Politique : PNC/Femu, les raisons du désaccord

jeudi 29 novembre 2018 à 14:49 Par Alexandre Sanguinetti et Didier Arnoux, France Bleu RCFM

Jean-Christophe Angelini, le leader du Partitu di a Nazione Corsa, est revenu aujourd’hui dans notre édition de la mi-journée sur les raisons qui l’ont poussé à refuser de participer à l’assemblée générale constitutive du grand parti nationaliste, Femu a Corsica, voulu par Gilles Simeoni.

Jean-Christophe Angelini était l'invité du Club de la presse sur RCFM
Jean-Christophe Angelini était l'invité du Club de la presse sur RCFM © Radio France - RCFM

Corse, France

Trois raisons principales qui ont aussi poussé Jean Christophe Angelini à créer un nouveau groupe au sein de la majorité, à l'assemblée de Corse (cliquez ici pour voir l'article d'hier).

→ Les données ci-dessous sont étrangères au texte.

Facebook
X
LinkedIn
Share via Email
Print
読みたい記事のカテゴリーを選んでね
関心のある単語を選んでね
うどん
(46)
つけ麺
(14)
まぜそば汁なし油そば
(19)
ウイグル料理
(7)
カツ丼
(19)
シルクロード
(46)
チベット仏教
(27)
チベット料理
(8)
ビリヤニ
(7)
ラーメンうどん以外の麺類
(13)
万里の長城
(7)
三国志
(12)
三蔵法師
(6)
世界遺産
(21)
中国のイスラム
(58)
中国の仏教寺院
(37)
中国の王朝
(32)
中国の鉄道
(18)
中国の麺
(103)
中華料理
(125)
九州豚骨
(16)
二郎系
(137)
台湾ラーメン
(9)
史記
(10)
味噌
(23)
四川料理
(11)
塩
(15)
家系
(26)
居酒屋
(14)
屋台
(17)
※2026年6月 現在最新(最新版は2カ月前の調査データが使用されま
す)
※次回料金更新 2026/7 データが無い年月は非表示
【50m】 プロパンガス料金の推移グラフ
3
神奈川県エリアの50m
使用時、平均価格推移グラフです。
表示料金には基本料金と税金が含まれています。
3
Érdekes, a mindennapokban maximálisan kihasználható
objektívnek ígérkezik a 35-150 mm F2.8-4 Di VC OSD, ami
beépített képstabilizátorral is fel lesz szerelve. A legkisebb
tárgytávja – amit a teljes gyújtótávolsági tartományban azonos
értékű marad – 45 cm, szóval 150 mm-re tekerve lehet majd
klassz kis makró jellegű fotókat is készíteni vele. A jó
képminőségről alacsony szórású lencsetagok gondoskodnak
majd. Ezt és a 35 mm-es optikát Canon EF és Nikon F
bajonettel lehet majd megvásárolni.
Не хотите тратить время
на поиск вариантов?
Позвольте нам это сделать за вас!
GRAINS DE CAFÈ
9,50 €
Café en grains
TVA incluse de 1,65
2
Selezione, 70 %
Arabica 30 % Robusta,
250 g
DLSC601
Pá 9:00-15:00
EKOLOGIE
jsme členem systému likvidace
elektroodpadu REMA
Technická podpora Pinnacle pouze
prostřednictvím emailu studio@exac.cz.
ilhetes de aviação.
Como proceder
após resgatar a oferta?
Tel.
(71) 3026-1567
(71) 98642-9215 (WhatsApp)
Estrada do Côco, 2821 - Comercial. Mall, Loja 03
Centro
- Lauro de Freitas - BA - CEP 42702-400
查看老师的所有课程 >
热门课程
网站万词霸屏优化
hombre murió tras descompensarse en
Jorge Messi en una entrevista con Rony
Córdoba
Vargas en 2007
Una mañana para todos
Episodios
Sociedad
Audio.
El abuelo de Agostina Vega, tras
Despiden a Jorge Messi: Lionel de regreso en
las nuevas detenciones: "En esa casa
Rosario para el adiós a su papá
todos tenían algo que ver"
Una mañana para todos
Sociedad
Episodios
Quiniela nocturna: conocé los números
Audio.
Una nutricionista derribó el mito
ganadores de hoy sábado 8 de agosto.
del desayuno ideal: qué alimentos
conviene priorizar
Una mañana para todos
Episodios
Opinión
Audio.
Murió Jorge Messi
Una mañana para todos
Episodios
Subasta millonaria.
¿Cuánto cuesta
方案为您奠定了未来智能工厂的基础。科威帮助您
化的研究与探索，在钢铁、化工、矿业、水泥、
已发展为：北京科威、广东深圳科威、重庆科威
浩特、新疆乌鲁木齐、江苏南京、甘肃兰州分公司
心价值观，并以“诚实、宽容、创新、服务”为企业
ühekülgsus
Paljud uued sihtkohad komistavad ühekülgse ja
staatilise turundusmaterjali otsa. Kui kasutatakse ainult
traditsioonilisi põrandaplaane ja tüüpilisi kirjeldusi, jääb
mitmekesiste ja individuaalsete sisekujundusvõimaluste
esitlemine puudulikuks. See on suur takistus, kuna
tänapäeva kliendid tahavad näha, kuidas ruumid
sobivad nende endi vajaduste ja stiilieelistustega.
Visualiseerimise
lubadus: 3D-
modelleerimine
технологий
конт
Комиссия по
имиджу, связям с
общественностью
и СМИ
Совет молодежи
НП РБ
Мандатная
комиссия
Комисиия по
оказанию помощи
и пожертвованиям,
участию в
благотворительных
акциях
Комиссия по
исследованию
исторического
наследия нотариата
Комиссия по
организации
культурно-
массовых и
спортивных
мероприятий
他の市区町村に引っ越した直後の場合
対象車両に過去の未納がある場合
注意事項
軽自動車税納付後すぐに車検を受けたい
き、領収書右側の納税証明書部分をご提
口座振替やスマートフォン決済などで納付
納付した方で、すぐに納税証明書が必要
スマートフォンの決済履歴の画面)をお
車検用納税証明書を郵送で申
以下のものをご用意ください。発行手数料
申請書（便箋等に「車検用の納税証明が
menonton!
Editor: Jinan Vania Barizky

« Il y a aujourd’hui du PNC un engagement fort pour l’autodétermination, qui n’est pas forcément aussi net du côté de Femu a Corsica ; il y a deuxièmement une question de gouvernance. Nous avons été destinataire de la liste de l’exécutif prévu pour dimanche(ndlr : jour de l’AG constitutive de Femu), nous respectons tout à fait le choix de nos partenaires, mais cette liste vient aussi acter des visions qui sont très différentes. Et enfin, il y a la vision globale du parti. Nousvoulons continuer dans un parti de militants… alors que nos partenaires veulent privilégier un parti de gouvernement ; les deux ne sont pas incompatibles, mais il y a des choix à faire ».

Jean-Christophe Angelini

Pas de rupture

Ces arguments ont ainsi milité en faveur de la constitution d’un nouveau groupe à l’assemblée de Corse, mais partie intégrante de la majorité : « il n’y a pas de déchirement et pas de querelle d’ego, mais des choix politiques », affirme le président de l’ADEC (Agence de Développement Economique de la Corse) « qu’aurions-nous dit si nous avions quitté le conseil exécutif ou la majorité territoriale… voire l’hémicycle ? » s’interroge encore Jean Christophe Angelini.

Jean-Christophe Angelini

« Une séquence s’achève et il bon qu’elle s’achève en ces termes-là. Il y a toujours eu trois réalités au sein de la majorité territoriale, et aujourd’hui elles sont consacrées par autant de groupes. Il n’y a pas de démission et au contraire _une fidélité sans faille à la majorité notamment envers le président de l’exécutif_, ès-qualité. Mais on ne peut pas tous accepter et notamment le rythme, imposé au forceps », conclut Jean Christophe Angelini.